Il a déjà été jugé que l’employeur ne justifiait pas objectivement du retard dans l’évolution de carrière.

Au total, l’employeur ne rapportant pas la preuve, pour les faits, établis par la salariée, qu’ils sont justifiés par des éléments objectifs étrangers à tout harcèlement, celui-ci est caractérisé.

Par voie de conséquence, l’inégalité de traitement et le harcèlement moral imputables à l’employeur sont des manquements suffisamment graves pour justifier la résiliation du contrat de travail à la date d’envoi de la lettre de licenciement, qui produira, comme le demande Mme X D G, les effets d’un licenciement sans cause réelle et sérieuse, sans qu’il y ait lieu d’examiner la demande subsidiaire de nullité du licenciement.

Mme X D G, employée dans une société qui employait habituellement plus de onze salariés, a droit, en application de l’article L. 1235-3 du code du travail, à une indemnité en réparation de son préjudice matériel et moral qui sera fixée à 36 000 euros, au regard de son âge au moment de la rupture, 32 ans, de son ancienneté de plus de 8 ans, du montant de la rémunération qui lui était versée de 3 655 euros, de ses difficultés à retrouver un emploi en raison de son état de santé, de ce qu’elle justifie de sa prise en charge par le Pôle emploi et de la fin de ses droits en décembre 2015, ainsi que des circonstances de harcèlement moral et de discrimination dont elle a été victime qui entourent la rupture.

Sur les dommages-intérêts distincts

Mme X D G ne caractérise pas de préjudice moral distinct de celui déjà réparé par l’indemnité pour licenciement sans cause réelle et sérieuse, il y a lieu de la débouter de sa demande de dommages-intérêts distincts.

Sur le rappel de salaires et de primes

Mme X D G réclame :

— un rappel de salaire de 23 316 euros sur la période de 2008 à 2012; estimant qu’elle aurait dû passer manager niveau 2 en 2012, sur la base de deux années de salaire de senior et une année de manager ;

— un rappel de primes au total de 14 000 euros calculée sur la base de moyennes tirées des bilans sociaux et d’évolution minorée.

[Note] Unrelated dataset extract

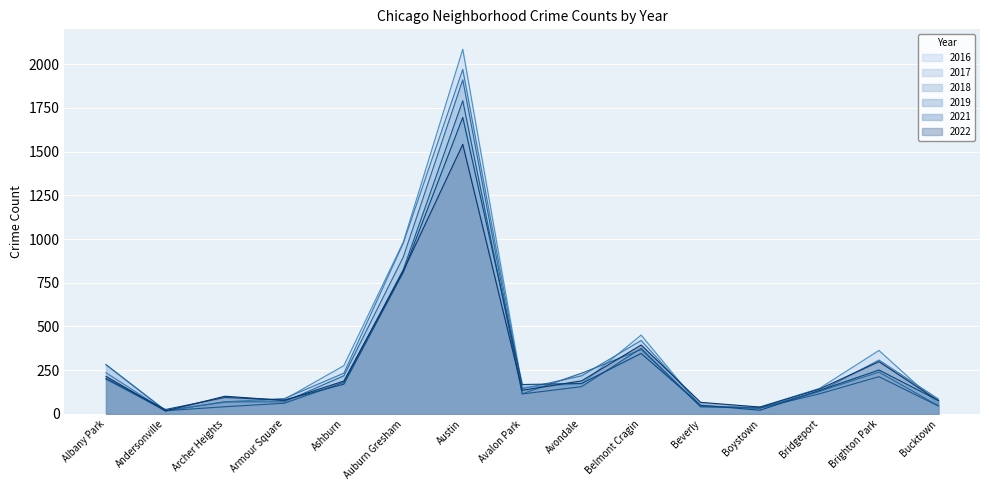

What is the maximum value for 2018?

1911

La cour a considéré ci-dessus que la société Ernst & Young Associés a attribué à Mme X D G des notations injustifiées qui ont freiné le déroulement normal de sa carrière ; ce comportement fautif l’a privée de la chance d’obtenir des promotions et partant de là des augmentations de salaires et de primes ce qui lui a occasionné un préjudice que la cour est en mesure d’évaluer à 10 000 euros.

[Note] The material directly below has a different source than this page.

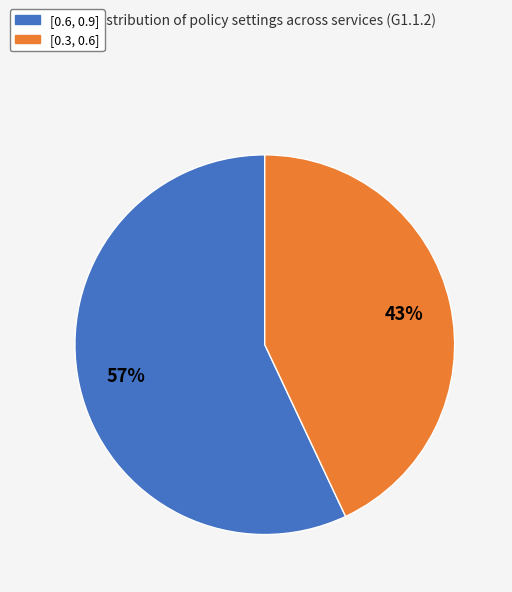

Which slice is the smallest?

[0.3, 0.6]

Sur les intérêts et leur capitalisation

Les dommages-intérêts alloués, de nature indemnitaire, porteront intérêts au taux légal à compter du présent arrêt et seront capitalisés.

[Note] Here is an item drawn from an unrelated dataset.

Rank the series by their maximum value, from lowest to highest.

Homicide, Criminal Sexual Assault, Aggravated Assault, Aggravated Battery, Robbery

Sur les frais irrépétibles et les dépens

La société Ernst & Young Associés, partie perdante, sera condamnée outre aux dépens, au paiement de la somme de 3 000 euros à Mme X D G au titre de l’article 700 du code de procédure civile.

PAR CES MOTIFS

La cour, après en avoir délibéré, et statuant par décision contradictoire,

Infirme le jugement en toutes ses dispositions,

Fait droit à la demande de résiliation de Mme X D G de son contrat de travail et dit qu’il produira les effets d’un licenciement sans cause réelle et sérieuse au 22 novembre 2013 ;

Condamne la société Ernst & Young Associés à payer à Mme X D G la somme de 36 000 euros à titre d’indemnité pour licenciement sans cause réelle et sérieuse ;

Condamne la société Ernst & Young Associés à payer à Mme X D G la somme de 10 000 euros à titre de dommages-intérêts pour perte de chance d’obtenir des augmentations de salaire et des primes ;

Dit que ces sommes porteront intérêts au taux légal à compter du présent arrêt ;

Ordonne la capitalisation des dits intérêts ;

Déboute les parties de leurs demandes autres, plus amples ou contraires ;

Condamne la société Ernst & Young Associés à payer à Mme X D G la somme de 3 000 euros sur le fondement de l’article 700 du code de procédure civile, au titre des frais irrépétibles ;

Condamne la société Ernst & Young Associés aux dépens.

Prononcé par mise à disposition de l’arrêt au greffe de la cour, les parties en ayant été préalablement avisées dans les conditions prévues au deuxième alinéa de l’article 450 du code de procédure civile.

Signé par Monsieur Olivier FOURMY, Président et par Monsieur GRAVIER, Greffier, auquel la minute de la décision a été remise par le magistrat signataire.